=== Task requirements ===
In the text on the Waring school poetry contest, what four criteria were used to judge the reciters?

Jean de La Fontaine was born four centuries ago, on July 8, 1621 in Château-Thierry. Inspired by the fabulists of Greco-Latin antiquity, and in particular by Aesop, he wrote more than two hundred and forty Fables, bringing this hitherto minor genre to a degree of accomplishment that remains unequalled. Moralist without being moralistic, La Fontaine uses animals to depict human failings, thus taking a lucid look at human nature and power relationships.
The art of style, the humor, the moral aim of the texts - much more complex than it seems at first sight -, have determined the success of this unique work. The Fables of La Fontaine are still considered one of the greatest masterpieces of French literature.
Then on April 9, 1821, Charles Baudelaire was born in Paris. Two centuries have passed but the beauty of his imagination has not been withered by time.
To celebrate the birthdays of these two giants of French poetry, Waring school French Department has decided this year to take the traditional "Concours de poésie" to another level, opening its doors to other schools for the first edition of a regional concours!
To begin with, in February, each class studied and learned a recitation. La Fontaine, Baudelaire, but also Isabelle Callis-Sabot, Jacques Prévert, and other poets from the French-speaking world: Issaka Soumaïla Karanta, Nigerian, Tahar Bekri, Tunisian, Anna Gréki, Algerian, or Natasha Kanapé Fontaine, Innu. In total, no less than twelve poems were studied, explored in detail, explained and commented on.
Then the students judged their peers, naming the best reciter in their group, according to four specific criteria: memorization, pronunciation, diction and clarity, and interpretation.
These are the same criteria that were used by the jury for the internal concours at Waring, on February 17th, to determine the best reciter in each level. The jury was composed of Dr. Elizabeth Blood, Professor of French at Salem State University, Vanessa Darling, Boston French Interpreters, and Elisabeth Karnoub, Director of Education at the French Cultural Center Alliance française of Boston.
Micah Byron-Smarra for "À l'école de la forêt" and Lucy Schaeffer for "Les animaux du musée" by Issaka Soumaïla Karanta, won the first round for Débutants and Core levels. Elli Gile for "Février" by Isabelle Callis-Sabot, was one of the finalists for the Intermediate level.

=== Data supplied ===
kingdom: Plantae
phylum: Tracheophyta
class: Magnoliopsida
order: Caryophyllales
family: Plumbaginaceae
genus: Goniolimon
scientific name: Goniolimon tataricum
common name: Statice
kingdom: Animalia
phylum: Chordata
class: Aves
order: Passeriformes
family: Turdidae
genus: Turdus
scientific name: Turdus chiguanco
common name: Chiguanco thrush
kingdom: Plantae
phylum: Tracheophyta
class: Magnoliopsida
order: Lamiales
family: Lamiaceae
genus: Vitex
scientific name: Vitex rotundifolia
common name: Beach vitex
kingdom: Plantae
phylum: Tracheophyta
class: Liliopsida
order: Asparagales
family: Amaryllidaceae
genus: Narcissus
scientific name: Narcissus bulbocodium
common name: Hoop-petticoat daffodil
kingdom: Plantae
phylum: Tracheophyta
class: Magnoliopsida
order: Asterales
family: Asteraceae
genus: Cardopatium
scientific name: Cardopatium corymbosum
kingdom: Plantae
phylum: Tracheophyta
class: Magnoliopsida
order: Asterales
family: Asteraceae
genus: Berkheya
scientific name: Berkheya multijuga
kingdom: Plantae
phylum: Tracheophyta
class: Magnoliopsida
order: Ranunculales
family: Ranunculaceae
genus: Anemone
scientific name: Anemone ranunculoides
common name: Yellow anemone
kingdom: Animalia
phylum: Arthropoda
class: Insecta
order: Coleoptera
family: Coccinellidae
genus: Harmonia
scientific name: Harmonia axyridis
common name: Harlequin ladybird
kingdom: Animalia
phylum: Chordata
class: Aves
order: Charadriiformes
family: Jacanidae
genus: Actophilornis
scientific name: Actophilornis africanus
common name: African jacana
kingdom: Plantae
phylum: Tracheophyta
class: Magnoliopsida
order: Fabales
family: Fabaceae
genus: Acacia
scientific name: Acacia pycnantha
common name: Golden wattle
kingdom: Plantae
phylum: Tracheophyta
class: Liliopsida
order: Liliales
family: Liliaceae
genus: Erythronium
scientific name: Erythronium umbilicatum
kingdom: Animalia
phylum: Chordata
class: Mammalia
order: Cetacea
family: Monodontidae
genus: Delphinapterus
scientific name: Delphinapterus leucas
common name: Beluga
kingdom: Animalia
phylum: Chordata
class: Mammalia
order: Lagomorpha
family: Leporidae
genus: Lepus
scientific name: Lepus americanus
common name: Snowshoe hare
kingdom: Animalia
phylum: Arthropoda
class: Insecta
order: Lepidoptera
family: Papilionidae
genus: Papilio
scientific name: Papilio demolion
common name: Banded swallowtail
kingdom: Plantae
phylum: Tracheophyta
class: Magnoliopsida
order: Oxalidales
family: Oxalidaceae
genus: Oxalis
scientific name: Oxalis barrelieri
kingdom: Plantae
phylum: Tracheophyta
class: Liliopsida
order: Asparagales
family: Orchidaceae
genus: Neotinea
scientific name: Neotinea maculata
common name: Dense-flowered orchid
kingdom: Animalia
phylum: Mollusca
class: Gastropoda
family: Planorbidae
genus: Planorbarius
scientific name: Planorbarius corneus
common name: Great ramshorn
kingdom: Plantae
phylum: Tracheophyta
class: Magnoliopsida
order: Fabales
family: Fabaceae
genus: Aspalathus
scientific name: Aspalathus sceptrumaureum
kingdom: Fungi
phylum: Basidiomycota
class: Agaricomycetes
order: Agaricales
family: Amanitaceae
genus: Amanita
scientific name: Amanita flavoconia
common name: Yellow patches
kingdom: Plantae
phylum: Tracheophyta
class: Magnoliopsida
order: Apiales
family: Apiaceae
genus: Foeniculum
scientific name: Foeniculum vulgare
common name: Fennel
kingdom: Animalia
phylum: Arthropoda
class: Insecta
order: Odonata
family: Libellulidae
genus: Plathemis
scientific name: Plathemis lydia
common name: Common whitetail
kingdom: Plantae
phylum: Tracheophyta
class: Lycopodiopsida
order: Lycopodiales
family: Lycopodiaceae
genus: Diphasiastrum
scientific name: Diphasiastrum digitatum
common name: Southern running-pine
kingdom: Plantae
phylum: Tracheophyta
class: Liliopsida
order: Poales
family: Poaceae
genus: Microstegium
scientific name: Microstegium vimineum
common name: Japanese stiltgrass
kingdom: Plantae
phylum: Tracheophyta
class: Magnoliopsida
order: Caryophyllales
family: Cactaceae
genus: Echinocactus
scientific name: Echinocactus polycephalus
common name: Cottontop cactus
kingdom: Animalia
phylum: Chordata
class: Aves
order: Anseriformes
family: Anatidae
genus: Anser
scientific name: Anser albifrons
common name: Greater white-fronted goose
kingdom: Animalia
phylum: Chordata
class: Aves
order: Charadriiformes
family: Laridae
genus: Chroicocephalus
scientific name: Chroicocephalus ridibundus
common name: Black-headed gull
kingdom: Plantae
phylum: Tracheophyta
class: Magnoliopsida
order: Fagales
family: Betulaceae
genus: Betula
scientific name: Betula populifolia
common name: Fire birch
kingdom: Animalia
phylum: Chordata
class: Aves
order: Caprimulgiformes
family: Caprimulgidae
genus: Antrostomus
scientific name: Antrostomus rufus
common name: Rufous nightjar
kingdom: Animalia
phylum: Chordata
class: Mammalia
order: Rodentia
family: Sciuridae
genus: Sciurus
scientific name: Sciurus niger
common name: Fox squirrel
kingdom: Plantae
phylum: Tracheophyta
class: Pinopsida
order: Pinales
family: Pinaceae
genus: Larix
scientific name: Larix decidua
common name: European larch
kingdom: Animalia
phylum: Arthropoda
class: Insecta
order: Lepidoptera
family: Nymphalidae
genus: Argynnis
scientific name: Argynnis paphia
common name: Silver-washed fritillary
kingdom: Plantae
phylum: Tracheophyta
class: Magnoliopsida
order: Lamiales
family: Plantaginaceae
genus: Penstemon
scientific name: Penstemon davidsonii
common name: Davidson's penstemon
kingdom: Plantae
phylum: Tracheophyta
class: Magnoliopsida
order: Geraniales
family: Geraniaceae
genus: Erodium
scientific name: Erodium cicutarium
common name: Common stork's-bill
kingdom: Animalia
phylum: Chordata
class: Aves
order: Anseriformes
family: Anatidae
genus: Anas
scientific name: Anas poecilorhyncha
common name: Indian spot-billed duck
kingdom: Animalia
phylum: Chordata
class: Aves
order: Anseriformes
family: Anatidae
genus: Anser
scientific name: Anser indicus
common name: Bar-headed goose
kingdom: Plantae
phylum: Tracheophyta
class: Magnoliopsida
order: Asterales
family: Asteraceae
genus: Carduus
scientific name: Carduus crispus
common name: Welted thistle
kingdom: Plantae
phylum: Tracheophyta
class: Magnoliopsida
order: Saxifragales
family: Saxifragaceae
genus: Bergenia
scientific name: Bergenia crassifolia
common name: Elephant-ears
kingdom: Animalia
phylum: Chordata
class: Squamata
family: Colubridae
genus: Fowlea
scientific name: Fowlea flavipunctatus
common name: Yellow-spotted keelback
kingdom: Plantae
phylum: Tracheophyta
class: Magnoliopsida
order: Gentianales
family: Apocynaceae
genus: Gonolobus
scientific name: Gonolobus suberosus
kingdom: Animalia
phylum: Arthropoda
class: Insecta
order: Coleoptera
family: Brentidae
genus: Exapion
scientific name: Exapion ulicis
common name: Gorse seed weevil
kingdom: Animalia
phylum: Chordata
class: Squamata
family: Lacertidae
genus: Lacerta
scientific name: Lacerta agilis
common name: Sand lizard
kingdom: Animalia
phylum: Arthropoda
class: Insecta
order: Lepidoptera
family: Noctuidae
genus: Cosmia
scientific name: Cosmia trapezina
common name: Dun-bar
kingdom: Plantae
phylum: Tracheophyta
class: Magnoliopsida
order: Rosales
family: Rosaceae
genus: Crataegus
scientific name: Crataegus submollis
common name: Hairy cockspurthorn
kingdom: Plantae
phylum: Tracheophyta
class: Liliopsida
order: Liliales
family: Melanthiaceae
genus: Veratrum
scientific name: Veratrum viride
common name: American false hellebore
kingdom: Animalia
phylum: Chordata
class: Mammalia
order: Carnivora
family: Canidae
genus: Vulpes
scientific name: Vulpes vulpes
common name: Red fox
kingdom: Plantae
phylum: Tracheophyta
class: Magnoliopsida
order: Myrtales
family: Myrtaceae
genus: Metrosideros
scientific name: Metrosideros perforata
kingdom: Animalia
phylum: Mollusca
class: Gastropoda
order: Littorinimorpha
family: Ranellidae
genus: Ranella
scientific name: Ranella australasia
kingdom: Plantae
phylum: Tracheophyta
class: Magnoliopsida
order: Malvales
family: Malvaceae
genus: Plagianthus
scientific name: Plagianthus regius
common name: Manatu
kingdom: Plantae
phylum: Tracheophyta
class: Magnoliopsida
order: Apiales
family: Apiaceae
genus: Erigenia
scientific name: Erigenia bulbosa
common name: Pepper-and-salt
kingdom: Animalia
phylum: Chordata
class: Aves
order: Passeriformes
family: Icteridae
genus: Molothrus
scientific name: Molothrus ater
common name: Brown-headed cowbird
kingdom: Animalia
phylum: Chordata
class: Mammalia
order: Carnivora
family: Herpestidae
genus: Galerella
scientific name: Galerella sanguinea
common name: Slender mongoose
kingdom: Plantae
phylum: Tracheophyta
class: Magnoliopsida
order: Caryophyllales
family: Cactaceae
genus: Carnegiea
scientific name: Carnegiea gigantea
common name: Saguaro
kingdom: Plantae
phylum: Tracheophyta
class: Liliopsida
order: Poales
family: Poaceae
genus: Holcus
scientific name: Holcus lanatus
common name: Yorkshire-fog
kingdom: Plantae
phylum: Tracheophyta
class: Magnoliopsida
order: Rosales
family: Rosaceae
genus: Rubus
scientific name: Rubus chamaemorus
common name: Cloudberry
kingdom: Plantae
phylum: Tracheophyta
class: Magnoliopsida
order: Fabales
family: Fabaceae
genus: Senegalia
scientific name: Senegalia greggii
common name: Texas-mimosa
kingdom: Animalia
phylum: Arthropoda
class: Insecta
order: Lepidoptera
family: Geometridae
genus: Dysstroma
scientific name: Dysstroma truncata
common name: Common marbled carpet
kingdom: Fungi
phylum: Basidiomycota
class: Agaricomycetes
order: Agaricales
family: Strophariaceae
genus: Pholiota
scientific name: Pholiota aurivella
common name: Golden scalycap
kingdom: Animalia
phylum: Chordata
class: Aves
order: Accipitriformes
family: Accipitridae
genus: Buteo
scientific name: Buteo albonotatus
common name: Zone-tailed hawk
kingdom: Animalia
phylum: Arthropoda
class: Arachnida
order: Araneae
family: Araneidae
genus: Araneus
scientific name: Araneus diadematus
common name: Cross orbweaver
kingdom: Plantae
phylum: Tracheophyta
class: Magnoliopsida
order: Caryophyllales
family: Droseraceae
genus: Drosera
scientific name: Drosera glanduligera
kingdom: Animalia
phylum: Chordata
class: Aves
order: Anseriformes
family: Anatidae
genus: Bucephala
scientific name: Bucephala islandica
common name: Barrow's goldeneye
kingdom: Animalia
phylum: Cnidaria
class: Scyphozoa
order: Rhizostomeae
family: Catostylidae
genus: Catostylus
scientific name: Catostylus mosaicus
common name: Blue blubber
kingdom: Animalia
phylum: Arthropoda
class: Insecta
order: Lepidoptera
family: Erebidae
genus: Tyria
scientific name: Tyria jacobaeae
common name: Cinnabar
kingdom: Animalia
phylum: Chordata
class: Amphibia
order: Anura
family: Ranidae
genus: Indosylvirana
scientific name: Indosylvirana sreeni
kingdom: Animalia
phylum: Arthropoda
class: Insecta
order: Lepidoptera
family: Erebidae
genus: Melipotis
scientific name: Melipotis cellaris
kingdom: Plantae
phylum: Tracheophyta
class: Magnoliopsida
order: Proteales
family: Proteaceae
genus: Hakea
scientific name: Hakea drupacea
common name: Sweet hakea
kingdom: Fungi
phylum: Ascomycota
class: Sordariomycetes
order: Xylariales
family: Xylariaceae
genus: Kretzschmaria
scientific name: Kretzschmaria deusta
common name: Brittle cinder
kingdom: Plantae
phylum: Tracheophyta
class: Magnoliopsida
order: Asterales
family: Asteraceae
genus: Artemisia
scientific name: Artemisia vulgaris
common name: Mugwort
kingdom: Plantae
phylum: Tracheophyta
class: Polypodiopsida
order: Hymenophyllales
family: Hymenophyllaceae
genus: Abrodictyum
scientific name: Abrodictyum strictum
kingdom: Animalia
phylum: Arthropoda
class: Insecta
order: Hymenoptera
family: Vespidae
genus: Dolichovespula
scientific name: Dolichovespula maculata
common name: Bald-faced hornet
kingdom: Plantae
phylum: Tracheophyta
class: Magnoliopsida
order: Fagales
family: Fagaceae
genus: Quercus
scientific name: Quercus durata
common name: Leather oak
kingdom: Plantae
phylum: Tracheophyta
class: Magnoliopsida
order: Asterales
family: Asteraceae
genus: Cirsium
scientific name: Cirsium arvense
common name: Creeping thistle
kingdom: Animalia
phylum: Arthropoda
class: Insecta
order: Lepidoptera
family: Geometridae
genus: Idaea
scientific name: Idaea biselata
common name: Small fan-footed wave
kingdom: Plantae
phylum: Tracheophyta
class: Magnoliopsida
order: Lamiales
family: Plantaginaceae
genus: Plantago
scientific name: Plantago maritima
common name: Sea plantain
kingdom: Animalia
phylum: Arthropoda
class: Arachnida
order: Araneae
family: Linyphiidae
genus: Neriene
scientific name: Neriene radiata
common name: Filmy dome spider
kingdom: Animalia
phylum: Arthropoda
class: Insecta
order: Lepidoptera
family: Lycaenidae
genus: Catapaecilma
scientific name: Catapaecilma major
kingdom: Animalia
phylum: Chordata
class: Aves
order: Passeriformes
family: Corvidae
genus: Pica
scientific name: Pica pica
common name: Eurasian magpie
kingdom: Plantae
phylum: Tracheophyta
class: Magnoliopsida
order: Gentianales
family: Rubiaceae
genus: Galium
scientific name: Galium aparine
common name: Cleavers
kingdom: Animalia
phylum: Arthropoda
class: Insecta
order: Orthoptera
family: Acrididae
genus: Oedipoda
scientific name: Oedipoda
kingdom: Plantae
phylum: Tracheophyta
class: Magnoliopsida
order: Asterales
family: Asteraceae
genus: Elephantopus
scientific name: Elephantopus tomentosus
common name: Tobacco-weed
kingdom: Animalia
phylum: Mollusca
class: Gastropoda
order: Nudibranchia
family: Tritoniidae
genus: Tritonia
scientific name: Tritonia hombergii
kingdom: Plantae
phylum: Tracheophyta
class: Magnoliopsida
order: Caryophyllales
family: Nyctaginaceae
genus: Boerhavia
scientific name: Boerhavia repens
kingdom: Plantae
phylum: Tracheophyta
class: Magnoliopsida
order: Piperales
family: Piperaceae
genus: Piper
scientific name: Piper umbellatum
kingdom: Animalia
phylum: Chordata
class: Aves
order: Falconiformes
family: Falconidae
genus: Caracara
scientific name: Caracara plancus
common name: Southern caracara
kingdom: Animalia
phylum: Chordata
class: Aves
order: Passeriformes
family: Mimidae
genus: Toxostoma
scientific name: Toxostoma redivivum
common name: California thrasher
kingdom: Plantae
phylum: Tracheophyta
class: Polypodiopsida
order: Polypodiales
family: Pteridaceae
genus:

=== Response ===
Memorization, pronunciation, diction and clarity, and interpretation.